For this question, it is defined that $e^x=\sum_{n=0}^{\infty}\frac{x^n}{n!}$, $\forall x\in\mathbb{C}$.
Though I know why $\lim_{n\rightarrow \infty}(1+x/n)^n=e^x$ pointwise for any real $x$, I feel difficult to show that the sequence of functions converges uniformly on each bounded subset in $\mathbb{C}$. This question comes up in an undergraduate analysis class, but I have little experience working with the complex number. Could you help me on that? Thank you!
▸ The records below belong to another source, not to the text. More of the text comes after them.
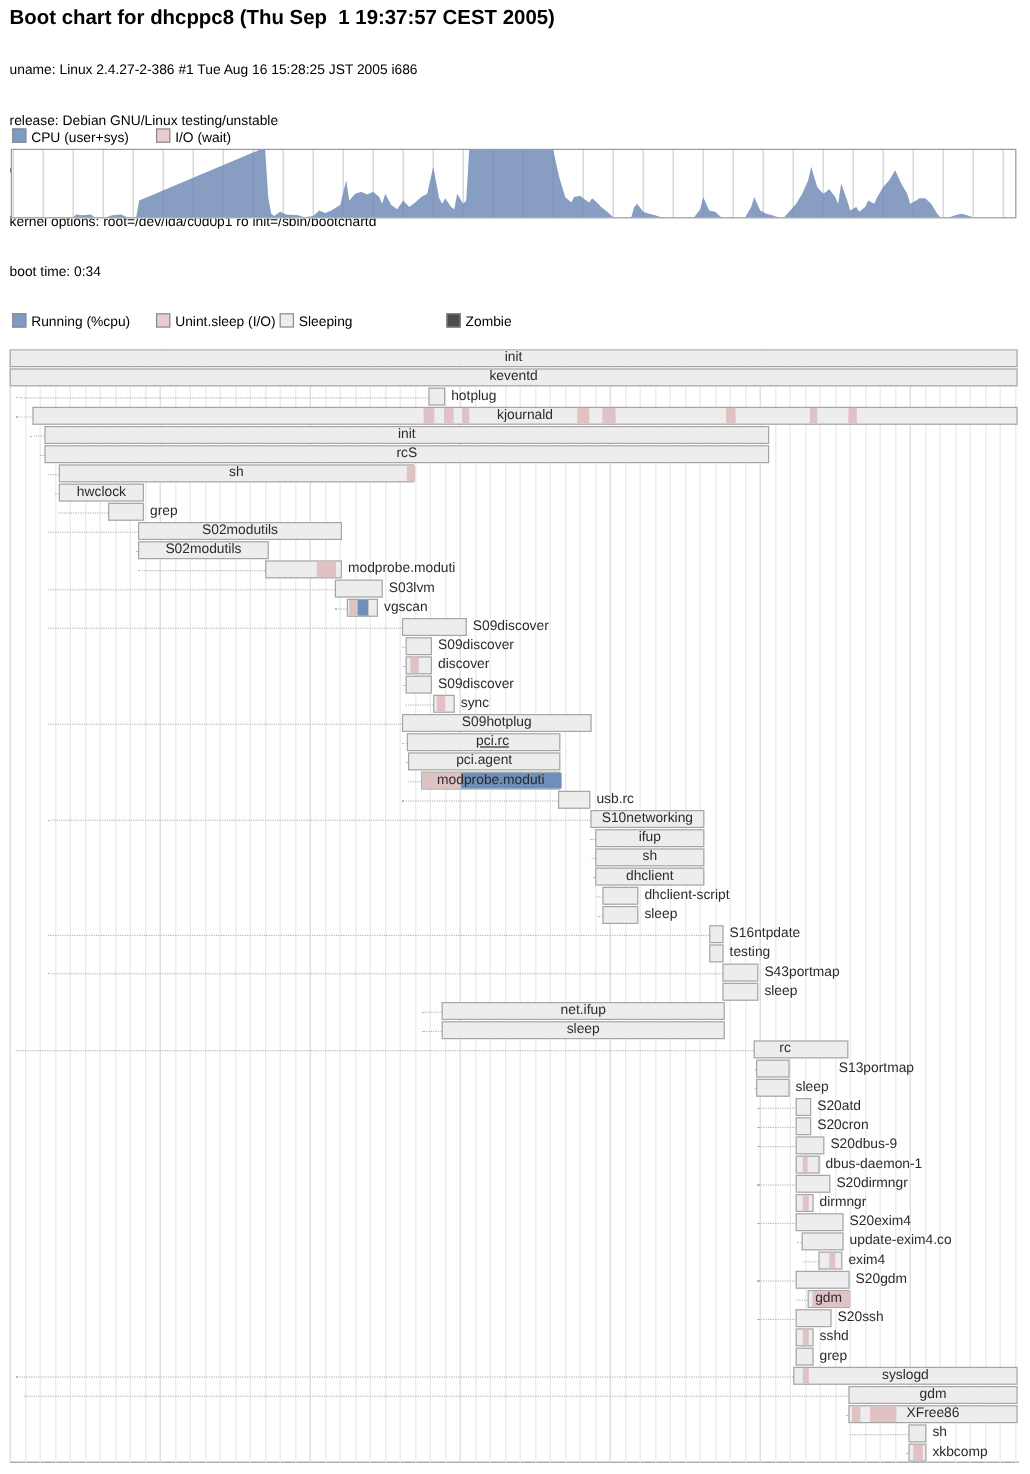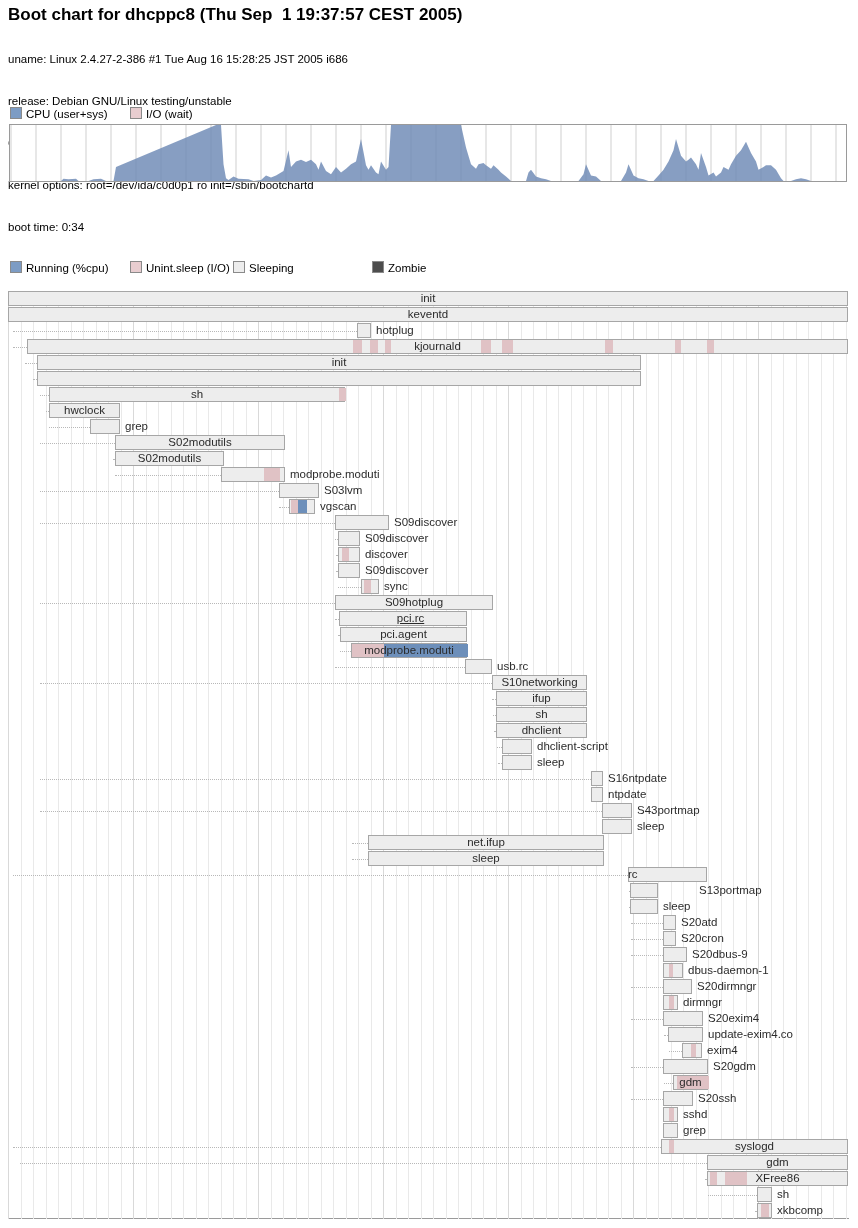--- a/index.html
+++ b/index.html
@@ -177,20 +177,21 @@
         <div class="seg io" style="left: 577px; width: 8px;"></div>
         <div class="seg io" style="left: 647px; width: 6px;"></div>
         <div class="seg io" style="left: 679px; width: 7px;"></div>
       </div>
       <div class="bar-label" style="top: 48px; left: 27px; width: 821px; text-align: center;">kjournald</div>
       <div class="connector" style="left: 25px; width: 12px; top: 72px;"></div>
       <div class="bar" style="left: 37px; top: 64px; width: 602px;"></div>
       <div class="bar-label" style="top: 64px; left: 37px; width: 604px; text-align: center;">init</div>
       <div class="connector" style="left: 33px; width: 4px; top: 88px;"></div>
       <div class="bar" style="left: 37px; top: 80px; width: 602px;"></div>
+      <div class="bar-label" style="top: 80px; left: 37px; width: 604px; text-align: center;">rcS</div>
       <div class="connector" style="left: 40px; width: 9px; top: 104px;"></div>
       <div class="bar" style="left: 49px; top: 96px; width: 294px;">
         <div class="seg io" style="left: 289px; width: 7px;"></div>
       </div>
       <div class="bar-label" style="top: 96px; left: 49px; width: 296px; text-align: center;">sh</div>
       <div class="connector" style="left: 46px; width: 3px; top: 120px;"></div>
       <div class="bar" style="left: 49px; top: 112px; width: 69px;"></div>
       <div class="bar-label" style="top: 112px; left: 49px; width: 71px; text-align: center;">hwclock</div>
       <div class="connector" style="left: 49px; width: 41px; top: 136px;"></div>
       <div class="bar" style="left: 90px; top: 128px; width: 28px;"></div>
@@ -268,36 +269,36 @@
       <div class="bar" style="left: 502px; top: 448px; width: 28px;"></div>
       <div class="bar-label" style="top: 448px; left: 537px;">dhclient-script</div>
       <div class="connector" style="left: 498px; width: 4px; top: 472px;"></div>
       <div class="bar" style="left: 502px; top: 464px; width: 28px;"></div>
       <div class="bar-label" style="top: 464px; left: 537px;">sleep</div>
       <div class="connector" style="left: 40px; width: 551px; top: 488px;"></div>
       <div class="bar" style="left: 591px; top: 480px; width: 10px;"></div>
       <div class="bar-label" style="top: 480px; left: 608px;">S16ntpdate</div>
       <div class="connector" style="left: 592px; width: 0px; top: 504px;"></div>
       <div class="bar" style="left: 591px; top: 496px; width: 10px;"></div>
-      <div class="bar-label" style="top: 496px; left: 608px;">ntpdate</div>
+      <div class="bar-label" style="top: 496px; left: 608px;">testing</div>
       <div class="connector" style="left: 40px; width: 562px; top: 520px;"></div>
       <div class="bar" style="left: 602px; top: 512px; width: 28px;"></div>
       <div class="bar-label" style="top: 512px; left: 637px;">S43portmap</div>
       <div class="connector" style="left: 603px; width: 0px; top: 536px;"></div>
       <div class="bar" style="left: 602px; top: 528px; width: 28px;"></div>
       <div class="bar-label" style="top: 528px; left: 637px;">sleep</div>
       <div class="connector" style="left: 352px; width: 16px; top: 552px;"></div>
       <div class="bar" style="left: 368px; top: 544px; width: 234px;"></div>
       <div class="bar-label" style="top: 544px; left: 368px; width: 236px; text-align: center;">net.ifup</div>
       <div class="connector" style="left: 352px; width: 16px; top: 568px;"></div>
       <div class="bar" style="left: 368px; top: 560px; width: 234px;"></div>
       <div class="bar-label" style="top: 560px; left: 368px; width: 236px; text-align: center;">sleep</div>
       <div class="connector" style="left: 13px; width: 615px; top: 584px;"></div>
       <div class="bar" style="left: 628px; top: 576px; width: 77px;"></div>
-      <div class="bar-label" style="top: 576px; left: 628px; width: 59px; text-align: left;">rc</div>
+      <div class="bar-label" style="top: 576px; left: 600px; width: 59px; text-align: right;">rc</div>
       <div class="connector" style="left: 629px; width: 1px; top: 600px;"></div>
       <div class="bar" style="left: 630px; top: 592px; width: 26px;"></div>
       <div class="bar-label" style="top: 592px; left: 663px; margin-left: 36px;">S13portmap</div>
       <div class="connector" style="left: 629px; width: 1px; top: 616px;"></div>
       <div class="bar" style="left: 630px; top: 608px; width: 26px;"></div>
       <div class="bar-label" style="top: 608px; left: 663px;">sleep</div>
       <div class="connector" style="left: 631px; width: 32px; top: 632px;"></div>
       <div class="bar" style="left: 663px; top: 624px; width: 11px;"></div>
       <div class="bar-label" style="top: 624px; left: 681px;">S20atd</div>
       <div class="connector" style="left: 631px; width: 32px; top: 648px;"></div>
Consider the power series for $\log$ which converges in the complex plane if $|z| < 1:$
$$\log(1+z) = z - \frac{z^2}{2} + \frac{z^3}{3} - \frac{z^4}{4} + \ldots.$$
Hence, if $|z| < n$ we have
$$\log(1+z/n) = \frac{z}{n} - \frac{z^2}{2n^2} + \frac{z^3}{3n^3} - \frac{z^4}{4n^4} + \ldots,$$
and, using the triangle inequality
$$\left|n\log(1+z/n) - z\right| \leqslant \frac{|z|^2}{2n} + \frac{|z|^3}{3n^2} + \frac{|z|^4}{4n^3} + \ldots.$$
In a bounded subset $S \subset \mathbb{C}$, we have a positive real number $R$ such that $|z| \leqslant R$. For all sufficiently large $n$, we have $n > 2R \geqslant 2|z| \implies |z|/n \leqslant 1/2$ for all $z \in S.$
Hence,
$$\left|n\log(1+z/n) - z\right| \leqslant \frac{|z|^2}{n}\left[ \frac{1}{2} + \frac{|z|}{3n} + \frac{|z|^2}{4n^2} + \ldots\right] \\ \leqslant \frac{|z|^2}{n}\left[ \frac{1}{2} + \frac{1}{2 \cdot 3} + \frac{1}{4 \cdot 2^2} + \ldots\right] \\ \leqslant \frac{|z|^2}{n}\left[ \frac{1}{2} + \frac{1}{2^2} + \frac{1}{2^3} + \ldots\right] \\ = \frac{|z|^2}{n} \\ \leqslant \frac{R^2}{n}.$$
Thus,
$$\lim_{n \to \infty} n\log(1+z/n) = \lim_{n \to \infty} \log(1+z/n)^n = z,$$
uniformly for $z \in S$.
The function $z \mapsto \exp(z)$ is uniformly continuous on the compact set $\{z : |z| \leqslant R \},$ and it follows that
$$\lim_{n \to \infty} (1+z/n)^n = e^z, $$
uniformly for $z \in S$.